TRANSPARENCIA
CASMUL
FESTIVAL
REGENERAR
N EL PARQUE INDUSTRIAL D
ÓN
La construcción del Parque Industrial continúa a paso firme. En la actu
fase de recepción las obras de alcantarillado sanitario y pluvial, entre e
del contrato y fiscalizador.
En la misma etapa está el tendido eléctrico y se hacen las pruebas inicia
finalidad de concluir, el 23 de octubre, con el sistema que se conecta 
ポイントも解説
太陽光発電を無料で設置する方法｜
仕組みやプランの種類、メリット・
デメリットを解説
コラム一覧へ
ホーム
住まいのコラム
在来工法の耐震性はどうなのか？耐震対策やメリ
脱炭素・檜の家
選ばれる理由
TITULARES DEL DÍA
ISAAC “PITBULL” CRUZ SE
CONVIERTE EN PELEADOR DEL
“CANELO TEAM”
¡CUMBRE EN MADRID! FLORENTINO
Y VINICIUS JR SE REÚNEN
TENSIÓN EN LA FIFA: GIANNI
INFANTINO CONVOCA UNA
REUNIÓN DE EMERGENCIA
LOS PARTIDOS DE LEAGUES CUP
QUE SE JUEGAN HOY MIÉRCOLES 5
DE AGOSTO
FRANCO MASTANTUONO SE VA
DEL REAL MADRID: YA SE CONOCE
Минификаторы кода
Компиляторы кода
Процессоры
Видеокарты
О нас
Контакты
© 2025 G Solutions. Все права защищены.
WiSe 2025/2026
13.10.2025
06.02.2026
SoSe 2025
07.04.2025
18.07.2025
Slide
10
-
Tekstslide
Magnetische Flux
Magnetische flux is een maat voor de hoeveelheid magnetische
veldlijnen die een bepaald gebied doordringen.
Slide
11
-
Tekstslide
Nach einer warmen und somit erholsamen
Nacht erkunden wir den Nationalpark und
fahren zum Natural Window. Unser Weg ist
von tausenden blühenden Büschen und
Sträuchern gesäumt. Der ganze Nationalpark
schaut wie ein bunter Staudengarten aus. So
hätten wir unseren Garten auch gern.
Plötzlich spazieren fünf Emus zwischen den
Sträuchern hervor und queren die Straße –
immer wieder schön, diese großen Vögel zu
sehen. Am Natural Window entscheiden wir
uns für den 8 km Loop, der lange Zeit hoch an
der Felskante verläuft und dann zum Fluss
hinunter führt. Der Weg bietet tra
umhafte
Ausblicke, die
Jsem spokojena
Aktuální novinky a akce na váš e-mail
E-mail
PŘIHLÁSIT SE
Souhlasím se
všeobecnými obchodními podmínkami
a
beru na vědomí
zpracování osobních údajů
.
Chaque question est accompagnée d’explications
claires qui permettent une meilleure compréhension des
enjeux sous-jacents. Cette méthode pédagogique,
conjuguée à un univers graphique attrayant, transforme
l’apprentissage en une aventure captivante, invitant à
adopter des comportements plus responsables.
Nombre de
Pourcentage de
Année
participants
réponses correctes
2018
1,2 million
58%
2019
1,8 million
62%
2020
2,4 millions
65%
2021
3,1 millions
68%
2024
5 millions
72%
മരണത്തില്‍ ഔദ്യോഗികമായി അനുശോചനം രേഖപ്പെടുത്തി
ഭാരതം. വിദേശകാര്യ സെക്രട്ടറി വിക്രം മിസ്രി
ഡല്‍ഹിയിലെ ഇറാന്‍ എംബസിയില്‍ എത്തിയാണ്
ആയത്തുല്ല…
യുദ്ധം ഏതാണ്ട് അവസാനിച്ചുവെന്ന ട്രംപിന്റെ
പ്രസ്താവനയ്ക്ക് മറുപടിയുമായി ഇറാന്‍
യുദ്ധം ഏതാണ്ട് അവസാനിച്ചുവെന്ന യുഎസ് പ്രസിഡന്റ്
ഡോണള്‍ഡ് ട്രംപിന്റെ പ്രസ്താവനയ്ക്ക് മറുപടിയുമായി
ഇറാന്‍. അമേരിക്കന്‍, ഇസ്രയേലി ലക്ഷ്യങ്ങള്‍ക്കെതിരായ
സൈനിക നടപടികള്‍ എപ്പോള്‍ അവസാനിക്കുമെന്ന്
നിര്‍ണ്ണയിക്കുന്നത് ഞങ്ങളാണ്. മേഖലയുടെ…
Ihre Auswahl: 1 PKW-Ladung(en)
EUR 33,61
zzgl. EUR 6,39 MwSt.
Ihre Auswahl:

..........

Write out every line of the listing above again, word for word and in the same order.

TRANSPARENCIA
CASMUL
FESTIVAL
REGENERAR
N EL PARQUE INDUSTRIAL D
ÓN
La construcción del Parque Industrial continúa a paso firme. En la actu
fase de recepción las obras de alcantarillado sanitario y pluvial, entre e
del contrato y fiscalizador.
En la misma etapa está el tendido eléctrico y se hacen las pruebas inicia
finalidad de concluir, el 23 de octubre, con el sistema que se conecta 
ポイントも解説
太陽光発電を無料で設置する方法｜
仕組みやプランの種類、メリット・
デメリットを解説
コラム一覧へ
ホーム
住まいのコラム
在来工法の耐震性はどうなのか？耐震対策やメリ
脱炭素・檜の家
選ばれる理由
TITULARES DEL DÍA
ISAAC “PITBULL” CRUZ SE
CONVIERTE EN PELEADOR DEL
“CANELO TEAM”
¡CUMBRE EN MADRID! FLORENTINO
Y VINICIUS JR SE REÚNEN
TENSIÓN EN LA FIFA: GIANNI
INFANTINO CONVOCA UNA
REUNIÓN DE EMERGENCIA
LOS PARTIDOS DE LEAGUES CUP
QUE SE JUEGAN HOY MIÉRCOLES 5
DE AGOSTO
FRANCO MASTANTUONO SE VA
DEL REAL MADRID: YA SE CONOCE
Минификаторы кода
Компиляторы кода
Процессоры
Видеокарты
О нас
Контакты
© 2025 G Solutions. Все права защищены.
WiSe 2025/2026
13.10.2025
06.02.2026
SoSe 2025
07.04.2025
18.07.2025
Slide
10
-
Tekstslide
Magnetische Flux
Magnetische flux is een maat voor de hoeveelheid magnetische
veldlijnen die een bepaald gebied doordringen.
Slide
11
-
Tekstslide
Nach einer warmen und somit erholsamen
Nacht erkunden wir den Nationalpark und
fahren zum Natural Window. Unser Weg ist
von tausenden blühenden Büschen und
Sträuchern gesäumt. Der ganze Nationalpark
schaut wie ein bunter Staudengarten aus. So
hätten wir unseren Garten auch gern.
Plötzlich spazieren fünf Emus zwischen den
Sträuchern hervor und queren die Straße –
immer wieder schön, diese großen Vögel zu
sehen. Am Natural Window entscheiden wir
uns für den 8 km Loop, der lange Zeit hoch an
der Felskante verläuft und dann zum Fluss
hinunter führt. Der Weg bietet tra
umhafte
Ausblicke, die
Jsem spokojena
Aktuální novinky a akce na váš e-mail
E-mail
PŘIHLÁSIT SE
Souhlasím se
všeobecnými obchodními podmínkami
a
beru na vědomí
zpracování osobních údajů
.
Chaque question est accompagnée d’explications
claires qui permettent une meilleure compréhension des
enjeux sous-jacents. Cette méthode pédagogique,
conjuguée à un univers graphique attrayant, transforme
l’apprentissage en une aventure captivante, invitant à
adopter des comportements plus responsables.
Nombre de
Pourcentage de
Année
participants
réponses correctes
2018
1,2 million
58%
2019
1,8 million
62%
2020
2,4 millions
65%
2021
3,1 millions
68%
2024
5 millions
72%
മരണത്തില്‍ ഔദ്യോഗികമായി അനുശോചനം രേഖപ്പെടുത്തി
ഭാരതം. വിദേശകാര്യ സെക്രട്ടറി വിക്രം മിസ്രി
ഡല്‍ഹിയിലെ ഇറാന്‍ എംബസിയില്‍ എത്തിയാണ്
ആയത്തുല്ല…
യുദ്ധം ഏതാണ്ട് അവസാനിച്ചുവെന്ന ട്രംപിന്റെ
പ്രസ്താവനയ്ക്ക് മറുപടിയുമായി ഇറാന്‍
യുദ്ധം ഏതാണ്ട് അവസാനിച്ചുവെന്ന യുഎസ് പ്രസിഡന്റ്
ഡോണള്‍ഡ് ട്രംപിന്റെ പ്രസ്താവനയ്ക്ക് മറുപടിയുമായി
ഇറാന്‍. അമേരിക്കന്‍, ഇസ്രയേലി ലക്ഷ്യങ്ങള്‍ക്കെതിരായ
സൈനിക നടപടികള്‍ എപ്പോള്‍ അവസാനിക്കുമെന്ന്
നിര്‍ണ്ണയിക്കുന്നത് ഞങ്ങളാണ്. മേഖലയുടെ…
Ihre Auswahl: 1 PKW-Ladung(en)
EUR 33,61
zzgl. EUR 6,39 MwSt.
Ihre Auswahl:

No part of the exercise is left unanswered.